En su artículo “The Shareholder Democracy Lie”, Sergio Alberto Gramitto Ricci, Daniel J.H. Greenwood y Christina M. Sautter sostienen que la noción de “democracia accionarial” es una construcción retórica vacía, utilizada históricamente para legitimar estructuras de poder corporativo profundamente antidemocráticas. Según los autores, esta idea —que sugiere que los accionistas gobiernan las empresas de forma análoga a como los ciudadanos gobiernan en una democracia política— no resiste el más mínimo análisis empírico ni teórico. Las decisiones en las sociedades anónimas no se toman bajo el principio de “una persona, un voto”, sino de “una acción, un voto”, lo que convierte el poder de decisión en una función directa de la riqueza. Además, argumentan que la creciente concentración de la propiedad accionarial en manos de inversores institucionales, y la delegación del voto en firmas de asesoría como ISS y Glass Lewis, ha erosionado aún más cualquier atisbo de participación efectiva por parte de los pequeños accionistas.
El artículo también dedica una parte sustancial a denunciar las desigualdades históricas en el acceso a la propiedad accionarial, señalando que mujeres y minorías han sido sistemáticamente excluidas de los beneficios del capitalismo bursátil. Esta exclusión, afirman, tiene raíces en la esclavitud, la discriminación laboral y la falta de acceso a instrumentos financieros, y se perpetúa hoy a través de mecanismos como los planes de acciones para empleados (ESOPs), que estarían diseñados de forma que benefician desproporcionadamente a ciertos grupos.
Sin embargo, esta crítica, aunque extensa y documentada, incurre en varios errores de enfoque y razonamiento que merecen ser señalados.
El primero y más evidente es una falacia del espantapájaros: los autores atacan una versión exagerada y caricaturesca del concepto de “democracia accionarial”, atribuyéndole pretensiones normativas que rara vez, si acaso alguna vez, han sido sostenidas por sus defensores.
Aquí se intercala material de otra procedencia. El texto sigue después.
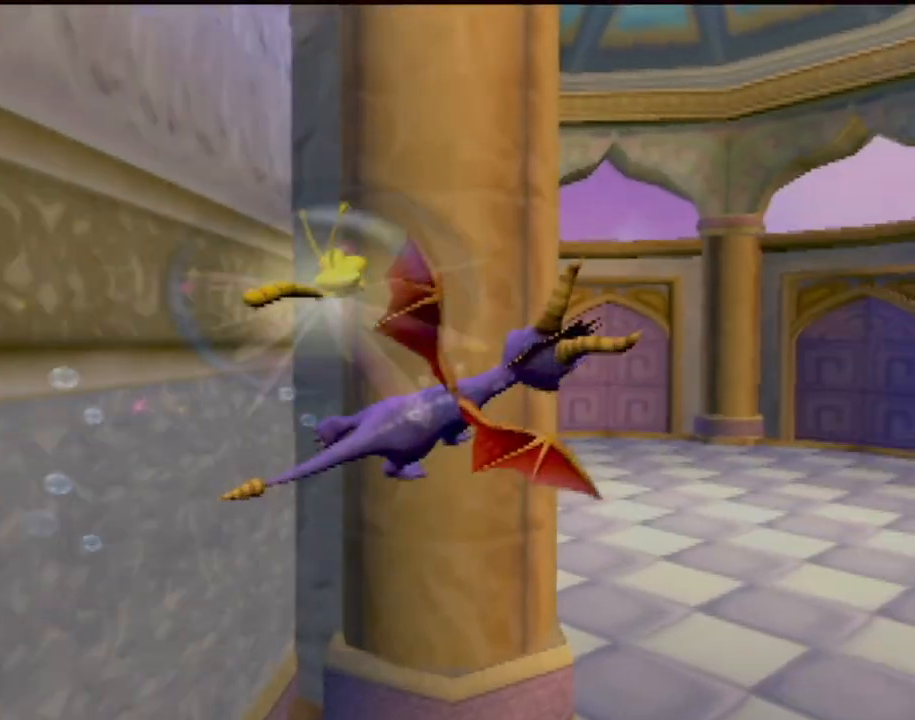
{"buttons": [], "left_stick": "left", "events": [[66, "left_stick", "left"], [133, "SQUARE", "down"], [333, "SQUARE", "up"]]}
Nadie ha afirmado seriamente que las sociedades anónimas cotizadas sean democracias en el sentido político del término, ni que el sistema bursátil esté diseñado para realizar los ideales de la democracia liberal. Lo que sí se ha defendido, bajo el concepto más preciso de “capitalismo popular”, es que la cotización en bolsa de grandes compañías ha permitido a las clases medias y trabajadoras participar en el crecimiento económico de sus países mediante el ahorro y la inversión. Esta participación, aunque indirecta y mediada por fondos de inversión, ha sido vista como una forma de inclusión económica, no como una forma de autogobierno político.
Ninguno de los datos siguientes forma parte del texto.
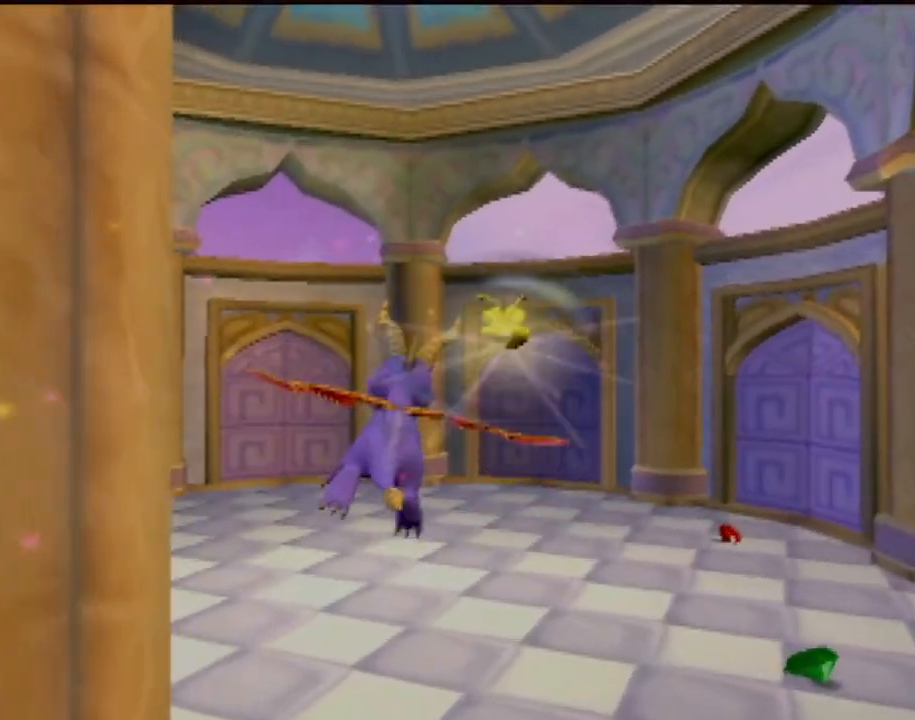
{"buttons": [], "left_stick": "left", "events": [[184, "left_stick", "center"], [367, "left_stick", "left"]]}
Un tratamiento académico serio del concepto de capitalismo popular puede encontrarse en la obra de Luigi Zingales y Raghuram Rajan, especialmente en su influyente libro Saving Capitalism from the Capitalists (2003). En él, sostienen que unos mercados financieros bien diseñados son esenciales no solo para la eficiencia económica, sino también para ampliar las oportunidades y la inclusión. Lejos de ser una herramienta al servicio de las élites, el capitalismo —cuando está correctamente estructurado— puede empoderar a los individuos al darles acceso al capital y permitirles participar en el crecimiento económico. Su visión del capitalismo subraya la importancia de dispersar el poder económico y evitar su captura por parte de los incumbentes, lo que se alinea estrechamente con los ideales del capitalismo popular como sistema que permite a los ciudadanos comunes participar en la creación de riqueza mediante la inversión y la propiedad. Esta concepción contrasta con la caricatura de la “democracia accionarial” criticada por Gramitto Ricci, Greenwood y Sautter, que parte de una atribución normativa sobre la igualdad política que pocos académicos serios han sostenido.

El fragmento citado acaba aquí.